The tunnel consists of two 0.75 mile-long tunnels, each containing two traffic lanes, curbs, walkways, ventilation fans and additional safety features, that are approximately 41 feet in diameter (OD) and approximately 120 feet below the surface of Government Cut at their deepest point. They connect Watson Island and the Port of Miami beneath Government Cut, the main shipping channel in Biscayne Bay, moving traffic eastbound (to) and westbound (from) the Port. The comprehensive port improvements included connecting the MacArthur Causeway on Watson Island and the Port of Miami on Dodge Island, as well as road improvements around the port of Miami to reduce congestion. The tunnels carry passenger vehicle traffic to the port and cruise terminals and tractor trailers receiving cargo from the port. These improvements capitalize on newly established direct connections to the port with I-395 and I-95, which will ultimately serve to decongest downtown streets and aid future development.

Port of Miami Tunnel

Start Date: 2010

End Date: 2012

Service Lines:

  • Geotechnical Engineering
  • Specialty Construction Support and Verification
  • Materials Testing and Inspection Services
  • Subsurface Exploration and Drilling

Partners: Port of Miami / Bouygues / Nicholson Construction / Malcolm Drilling

Project Cost: $700M

Location: Miami, FL

H2R Corp, at the time known as Gannett Fleming, provided geotechnical engineering, drilling, inspection, laboratory testing, and construction verification services to Malcolm Drilling, Nicholson Construction, and Bouygues Construction.
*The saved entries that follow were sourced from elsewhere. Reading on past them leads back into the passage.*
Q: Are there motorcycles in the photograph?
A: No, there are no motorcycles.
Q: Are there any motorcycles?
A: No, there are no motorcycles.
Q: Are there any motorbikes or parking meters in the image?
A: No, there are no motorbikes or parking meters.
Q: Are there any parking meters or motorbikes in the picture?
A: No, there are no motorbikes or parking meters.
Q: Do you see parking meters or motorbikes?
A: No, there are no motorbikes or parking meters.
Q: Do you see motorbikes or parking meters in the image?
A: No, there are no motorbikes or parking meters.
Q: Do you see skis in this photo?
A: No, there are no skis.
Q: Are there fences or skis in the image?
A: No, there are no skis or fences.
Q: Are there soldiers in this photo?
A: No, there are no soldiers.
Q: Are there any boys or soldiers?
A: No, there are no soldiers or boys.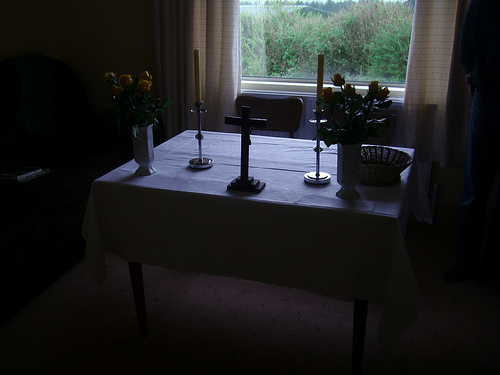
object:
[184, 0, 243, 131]
curtain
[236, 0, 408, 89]
window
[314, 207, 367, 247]
basket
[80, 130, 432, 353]
table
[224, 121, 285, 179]
flowers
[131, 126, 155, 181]
vase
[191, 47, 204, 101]
candle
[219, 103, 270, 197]
crucifix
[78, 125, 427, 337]
table cloth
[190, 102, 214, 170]
candle holder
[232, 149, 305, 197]
chair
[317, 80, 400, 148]
flowers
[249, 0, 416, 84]
trees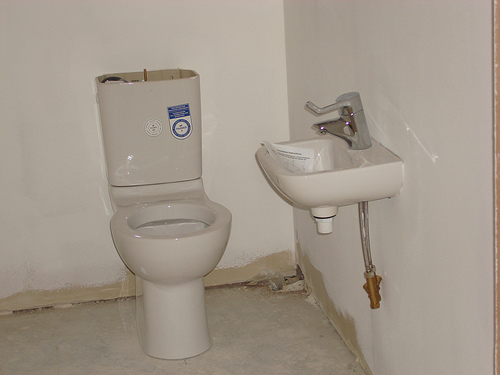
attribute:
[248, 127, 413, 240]
sink — white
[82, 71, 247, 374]
toilet — white, narrow, open, empty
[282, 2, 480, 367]
wall — white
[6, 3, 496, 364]
walls — white, new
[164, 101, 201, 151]
sticker — blue, white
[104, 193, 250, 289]
toilet bowl — round, white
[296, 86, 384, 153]
faucet — silver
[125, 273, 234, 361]
base — white, large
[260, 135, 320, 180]
paper — white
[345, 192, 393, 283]
pipe — metal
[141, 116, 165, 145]
label — white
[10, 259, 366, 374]
ground — white, dingy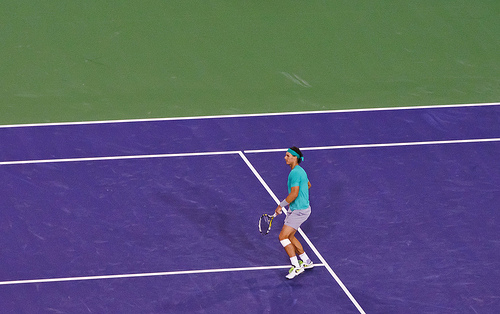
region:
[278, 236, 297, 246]
a white leg band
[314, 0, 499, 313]
part of a tennis court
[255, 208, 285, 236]
a large tennis racket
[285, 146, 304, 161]
a green headband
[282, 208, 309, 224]
a man's shorts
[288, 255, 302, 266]
a white sock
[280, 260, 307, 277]
a man's white tennis shoe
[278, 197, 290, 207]
a gray wristband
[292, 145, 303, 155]
part of a man's black hair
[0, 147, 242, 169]
a long white line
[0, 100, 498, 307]
purple tennis court with white lines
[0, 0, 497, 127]
green out of bounds on tennis court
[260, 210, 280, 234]
a tennis racket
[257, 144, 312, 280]
a professional tennis player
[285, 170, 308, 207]
the tennis player's blue shirt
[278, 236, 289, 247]
the white brace on his knee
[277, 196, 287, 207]
a gray wristband on his arm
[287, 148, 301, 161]
a blue headband on his head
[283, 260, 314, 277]
the tennis player's white shoes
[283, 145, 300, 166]
the tennis player's head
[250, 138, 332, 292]
man on a tennis court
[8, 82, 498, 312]
lines on the court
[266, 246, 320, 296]
sneakers on the man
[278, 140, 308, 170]
sweat band on the man's head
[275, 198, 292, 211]
wrist band on the hand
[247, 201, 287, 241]
racquet in the hand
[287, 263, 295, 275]
lace's on the shoe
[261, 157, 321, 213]
shirt on the player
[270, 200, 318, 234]
short's on the player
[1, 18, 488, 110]
area out of court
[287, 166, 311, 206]
The blue shirt the player is wearing.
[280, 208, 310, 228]
The gray shorts the player is wearing.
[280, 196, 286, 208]
The sweatband the player is wearing.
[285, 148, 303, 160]
The headband the player is wearing.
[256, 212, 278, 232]
The tennis racquet.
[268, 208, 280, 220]
The handle of the tennis racquet.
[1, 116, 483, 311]
The white boundary lines on the court.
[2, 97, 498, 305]
The blue area of the court.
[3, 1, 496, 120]
The green area of the court.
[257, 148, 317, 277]
tennis player getting ready for a return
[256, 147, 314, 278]
tennis player getting ready for a shot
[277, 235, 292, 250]
bandage or pad on the left leg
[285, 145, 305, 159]
a turquoise sweat band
Additional services provided include soil mix designs, developing a laboratory management database to facilitate those designs, and quality control. H2R's verification coring services were integral in the QC process and provided the key link to make the crucial adjustments necessary during soil mixing to ensure a quality plug. The project required unconfined strength testing on both cored soil cement and wet grabs, as well as permeability and triaxial tests on soils and soil cement. Meaningful management and interpretation of the data was integral to the performance of the geotechnical construction elements of the TBM entry/exit pits. Services also included downhole camera inspection and deploying piezometers for field permeability testing in critical plug areas and entry of the tunnel wall.